Scott Adams posted this on his Dilbert blog: What if the News
Reported Only Facts? I should preface this by noting that Adams is not an
unabashed Trump supporter. Adams says he didn’t vote in the last election and
describes himself as liberal on some issues. He does admire Trump’s skillful
use of persuasion tactics, which he discussed in his book Win Bigly: Persuasion
in a World Where Facts Don't Matter. Anyway, here is how Adams introduces the subject.
One of the biggest illusions of
life is that we humans are good at deducing the inner thoughts of both
strangers and loved ones based on observing their actions. The truth is that we
are terrible at knowing what others are thinking. We just think we are good at
it. No one is good at it. No one.
…
The business model of the news
media has moved away from hard reporting and toward punditry and opinion.
Viewers enjoy opinion-driven content and it costs a lot less to produce than
hard news. And that means the news industry has moved from factual reporting to
— for all practical purposes — some form of imaginary mind reading to fill the
hours.
Adams doesn’t delve into why we have devolved into a world
“where facts don’t matter.” For that I’d refer you to Stephen Hick’s book, Explaining
Postmodernism: Skepticism and Socialism from Rousseau to Foucault.

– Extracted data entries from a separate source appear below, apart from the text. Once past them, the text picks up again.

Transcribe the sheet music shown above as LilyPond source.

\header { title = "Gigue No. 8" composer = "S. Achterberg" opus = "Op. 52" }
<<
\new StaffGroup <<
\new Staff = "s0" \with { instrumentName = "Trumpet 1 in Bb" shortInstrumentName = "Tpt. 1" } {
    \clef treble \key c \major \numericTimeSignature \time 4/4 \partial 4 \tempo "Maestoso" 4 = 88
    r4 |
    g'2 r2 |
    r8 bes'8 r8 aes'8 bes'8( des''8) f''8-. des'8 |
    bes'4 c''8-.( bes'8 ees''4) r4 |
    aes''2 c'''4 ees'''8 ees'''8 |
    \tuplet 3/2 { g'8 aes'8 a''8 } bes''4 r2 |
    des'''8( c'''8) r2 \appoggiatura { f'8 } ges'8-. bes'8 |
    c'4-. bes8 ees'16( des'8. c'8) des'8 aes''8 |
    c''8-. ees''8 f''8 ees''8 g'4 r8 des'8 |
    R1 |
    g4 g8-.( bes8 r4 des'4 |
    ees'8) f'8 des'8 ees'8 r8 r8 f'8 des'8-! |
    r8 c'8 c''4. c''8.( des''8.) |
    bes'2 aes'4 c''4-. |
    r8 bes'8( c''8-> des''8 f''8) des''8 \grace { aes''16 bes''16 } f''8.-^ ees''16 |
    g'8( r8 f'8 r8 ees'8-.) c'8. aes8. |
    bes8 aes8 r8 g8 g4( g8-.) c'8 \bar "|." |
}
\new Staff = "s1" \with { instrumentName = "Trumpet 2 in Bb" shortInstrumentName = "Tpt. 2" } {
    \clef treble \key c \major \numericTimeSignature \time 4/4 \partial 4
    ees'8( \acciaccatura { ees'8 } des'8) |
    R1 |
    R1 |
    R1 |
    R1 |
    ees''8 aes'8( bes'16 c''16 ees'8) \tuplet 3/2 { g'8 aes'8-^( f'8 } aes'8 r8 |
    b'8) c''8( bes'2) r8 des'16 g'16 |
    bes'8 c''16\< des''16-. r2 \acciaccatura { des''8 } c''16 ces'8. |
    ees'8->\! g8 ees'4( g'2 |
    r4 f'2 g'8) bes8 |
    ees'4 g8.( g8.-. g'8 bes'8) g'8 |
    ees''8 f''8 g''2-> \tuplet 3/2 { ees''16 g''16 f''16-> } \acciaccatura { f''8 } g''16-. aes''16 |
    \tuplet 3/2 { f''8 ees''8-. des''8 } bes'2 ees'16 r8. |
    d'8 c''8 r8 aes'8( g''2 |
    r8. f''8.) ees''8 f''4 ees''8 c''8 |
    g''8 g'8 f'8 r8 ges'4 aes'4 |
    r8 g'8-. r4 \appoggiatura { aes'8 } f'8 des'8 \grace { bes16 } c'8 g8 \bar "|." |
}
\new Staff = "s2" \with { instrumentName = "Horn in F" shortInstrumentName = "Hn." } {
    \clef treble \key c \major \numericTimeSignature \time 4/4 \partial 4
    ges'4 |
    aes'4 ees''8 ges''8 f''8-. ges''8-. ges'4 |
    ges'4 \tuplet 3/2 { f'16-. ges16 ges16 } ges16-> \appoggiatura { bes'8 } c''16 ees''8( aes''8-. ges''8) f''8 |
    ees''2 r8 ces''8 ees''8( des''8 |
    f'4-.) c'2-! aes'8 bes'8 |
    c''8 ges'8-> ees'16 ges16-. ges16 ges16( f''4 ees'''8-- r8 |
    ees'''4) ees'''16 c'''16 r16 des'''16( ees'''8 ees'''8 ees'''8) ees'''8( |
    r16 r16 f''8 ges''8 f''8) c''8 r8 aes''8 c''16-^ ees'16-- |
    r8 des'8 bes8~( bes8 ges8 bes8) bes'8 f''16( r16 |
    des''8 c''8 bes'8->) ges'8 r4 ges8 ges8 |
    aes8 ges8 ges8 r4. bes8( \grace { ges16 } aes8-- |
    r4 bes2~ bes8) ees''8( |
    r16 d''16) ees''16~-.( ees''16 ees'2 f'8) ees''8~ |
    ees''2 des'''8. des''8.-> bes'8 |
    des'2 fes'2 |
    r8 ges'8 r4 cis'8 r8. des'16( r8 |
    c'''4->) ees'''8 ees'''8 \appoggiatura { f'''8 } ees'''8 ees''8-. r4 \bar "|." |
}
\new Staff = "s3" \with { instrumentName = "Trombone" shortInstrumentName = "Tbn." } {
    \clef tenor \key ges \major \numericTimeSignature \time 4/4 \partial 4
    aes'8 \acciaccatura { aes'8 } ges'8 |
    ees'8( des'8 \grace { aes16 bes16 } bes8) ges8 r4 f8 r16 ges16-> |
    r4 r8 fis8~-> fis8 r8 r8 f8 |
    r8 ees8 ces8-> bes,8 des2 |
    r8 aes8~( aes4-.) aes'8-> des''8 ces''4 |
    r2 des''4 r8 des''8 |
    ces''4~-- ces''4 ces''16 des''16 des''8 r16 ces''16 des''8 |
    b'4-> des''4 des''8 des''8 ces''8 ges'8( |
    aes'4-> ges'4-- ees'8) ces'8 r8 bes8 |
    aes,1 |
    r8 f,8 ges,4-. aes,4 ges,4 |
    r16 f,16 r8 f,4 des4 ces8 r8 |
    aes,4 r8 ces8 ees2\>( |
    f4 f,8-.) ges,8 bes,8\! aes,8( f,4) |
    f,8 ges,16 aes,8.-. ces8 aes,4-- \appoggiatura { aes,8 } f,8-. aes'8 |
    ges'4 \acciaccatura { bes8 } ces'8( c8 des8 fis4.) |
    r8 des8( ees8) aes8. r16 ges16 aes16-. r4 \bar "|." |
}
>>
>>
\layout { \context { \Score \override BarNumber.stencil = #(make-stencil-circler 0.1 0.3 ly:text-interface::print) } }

Postmodernism’s essentials are the
opposite of modernism’s. Instead of natural reality—anti-realism. Instead of
experience and reason— linguistic social subjectivism. Instead of individual
identity and autonomy—various race, sex, and class group-isms. Instead of human
interests as fundamentally harmonious and tending toward mutually-beneficial
interaction—conflict and oppression. Instead of valuing individualism in
values, markets, and politics—calls for communalism, solidarity, and
egalitarian restraints. Instead of prizing the achievements of science and
technology—suspicion tending toward outright hostility.
Metaphysically,
postmodernism is anti-realist, holding that it is impossible to speak
meaningfully about an independently existing reality. Postmodernism substitutes
instead a social-linguistic, constructionist account of reality. Epistemologically, having rejected the
notion of an independently existing reality, postmodernism denies that reason
or any other method is a means of acquiring objective knowledge of that
reality. Having substituted social-linguistic constructs for that reality,
postmodernism emphasizes the subjectivity, conventionality, and incommensurability
of those constructions. Postmodern accounts of human nature are consistently collectivist, holding that
individuals’ identities are constructed largely by the social-linguistic groups
that they are a part of, those groups varying radically across the dimensions
of sex, race, ethnicity, and wealth. Postmodern accounts of human nature also
consistently emphasize relations of conflict between those groups; and given
the de-emphasized or eliminated role of reason, post-modern accounts hold that
those conflicts are resolved primarily by the use of force, whether masked or
naked; the use of force in turn leads to relations of dominance, submission,
and oppression. Finally, postmodern themes in ethics and politics are characterized by an identification with and
sympathy for the groups perceived to be oppressed in the conflicts, and a
willingness to enter the fray on their behalf.
This means that postmodernism excuses news reporters and
commentators from objectively reporting the facts without explicitly or
implicitly injecting their own opinions or bias (or at least trying not to!). This frees them to push a narrative that favors a political agenda. Notice the reaction when
someone wants to counter a narrative that is being pushed. Instead of being accused
of not being objective the person responding will fall back onto the preferred
language or axis behind their narrative. So, liberals will say a conservative
or libertarian is being, say, racist (which falls into Arnold Kling’s oppressor
vs. oppressed axis). Conservatives could say the liberal reporter’s position
creates chaos (falling in the civilization vs. barbarism axis). And so on.
And this is why Adams’ question ultimately is a hypothetical question.